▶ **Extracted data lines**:
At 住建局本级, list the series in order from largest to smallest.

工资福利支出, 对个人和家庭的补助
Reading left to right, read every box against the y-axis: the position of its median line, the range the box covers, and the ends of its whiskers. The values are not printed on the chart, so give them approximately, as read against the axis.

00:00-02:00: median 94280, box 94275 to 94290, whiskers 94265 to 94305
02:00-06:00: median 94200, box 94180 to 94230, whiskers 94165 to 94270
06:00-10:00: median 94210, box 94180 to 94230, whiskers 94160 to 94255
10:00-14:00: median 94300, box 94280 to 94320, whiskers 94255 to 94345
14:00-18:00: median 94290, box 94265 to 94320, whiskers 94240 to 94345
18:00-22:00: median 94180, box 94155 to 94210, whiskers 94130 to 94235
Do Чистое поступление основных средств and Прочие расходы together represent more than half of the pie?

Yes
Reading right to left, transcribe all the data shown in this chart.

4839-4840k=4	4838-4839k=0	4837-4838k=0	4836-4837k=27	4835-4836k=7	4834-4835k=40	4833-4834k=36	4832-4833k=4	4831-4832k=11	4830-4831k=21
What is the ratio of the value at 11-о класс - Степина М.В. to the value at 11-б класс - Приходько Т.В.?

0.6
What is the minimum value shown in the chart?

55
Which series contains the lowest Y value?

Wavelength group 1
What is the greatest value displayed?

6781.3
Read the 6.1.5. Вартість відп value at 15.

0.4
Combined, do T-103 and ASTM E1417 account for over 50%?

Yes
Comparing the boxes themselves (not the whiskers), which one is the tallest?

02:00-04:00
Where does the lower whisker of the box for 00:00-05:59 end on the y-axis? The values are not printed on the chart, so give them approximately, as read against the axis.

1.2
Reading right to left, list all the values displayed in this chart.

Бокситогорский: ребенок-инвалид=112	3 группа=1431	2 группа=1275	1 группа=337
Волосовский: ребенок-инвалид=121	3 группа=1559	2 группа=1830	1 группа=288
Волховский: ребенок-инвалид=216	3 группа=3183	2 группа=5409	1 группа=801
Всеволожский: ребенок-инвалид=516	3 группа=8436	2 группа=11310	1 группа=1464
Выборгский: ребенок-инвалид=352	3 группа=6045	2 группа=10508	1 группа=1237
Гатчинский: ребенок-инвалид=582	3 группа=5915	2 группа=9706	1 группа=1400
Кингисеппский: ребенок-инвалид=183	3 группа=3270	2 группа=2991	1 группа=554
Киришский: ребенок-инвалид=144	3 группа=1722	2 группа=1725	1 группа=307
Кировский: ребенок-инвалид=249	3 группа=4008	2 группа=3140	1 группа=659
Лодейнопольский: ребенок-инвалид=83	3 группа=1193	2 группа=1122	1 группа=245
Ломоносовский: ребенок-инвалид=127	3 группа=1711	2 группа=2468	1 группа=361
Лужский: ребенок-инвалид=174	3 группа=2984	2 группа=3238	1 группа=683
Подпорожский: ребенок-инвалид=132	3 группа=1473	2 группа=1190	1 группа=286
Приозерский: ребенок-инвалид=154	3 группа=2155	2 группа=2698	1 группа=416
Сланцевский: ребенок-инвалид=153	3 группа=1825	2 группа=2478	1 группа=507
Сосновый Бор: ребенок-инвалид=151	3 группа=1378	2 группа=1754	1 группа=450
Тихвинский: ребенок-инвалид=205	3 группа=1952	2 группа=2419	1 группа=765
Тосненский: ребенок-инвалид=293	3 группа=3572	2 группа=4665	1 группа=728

▶ **Problem requirements**: Copy the lines above exactly, starting with the first line and going on through the line with "Combined, do T-103".

▶ **Output below**:
At 住建局本级, list the series in order from largest to smallest.

工资福利支出, 对个人和家庭的补助
Reading left to right, read every box against the y-axis: the position of its median line, the range the box covers, and the ends of its whiskers. The values are not printed on the chart, so give them approximately, as read against the axis.

00:00-02:00: median 94280, box 94275 to 94290, whiskers 94265 to 94305
02:00-06:00: median 94200, box 94180 to 94230, whiskers 94165 to 94270
06:00-10:00: median 94210, box 94180 to 94230, whiskers 94160 to 94255
10:00-14:00: median 94300, box 94280 to 94320, whiskers 94255 to 94345
14:00-18:00: median 94290, box 94265 to 94320, whiskers 94240 to 94345
18:00-22:00: median 94180, box 94155 to 94210, whiskers 94130 to 94235
Do Чистое поступление основных средств and Прочие расходы together represent more than half of the pie?

Yes
Reading right to left, transcribe all the data shown in this chart.

4839-4840k=4	4838-4839k=0	4837-4838k=0	4836-4837k=27	4835-4836k=7	4834-4835k=40	4833-4834k=36	4832-4833k=4	4831-4832k=11	4830-4831k=21
What is the ratio of the value at 11-о класс - Степина М.В. to the value at 11-б класс - Приходько Т.В.?

0.6
What is the minimum value shown in the chart?

55
Which series contains the lowest Y value?

Wavelength group 1
What is the greatest value displayed?

6781.3
Read the 6.1.5. Вартість відп value at 15.

0.4
Combined, do T-103 and ASTM E1417 account for over 50%?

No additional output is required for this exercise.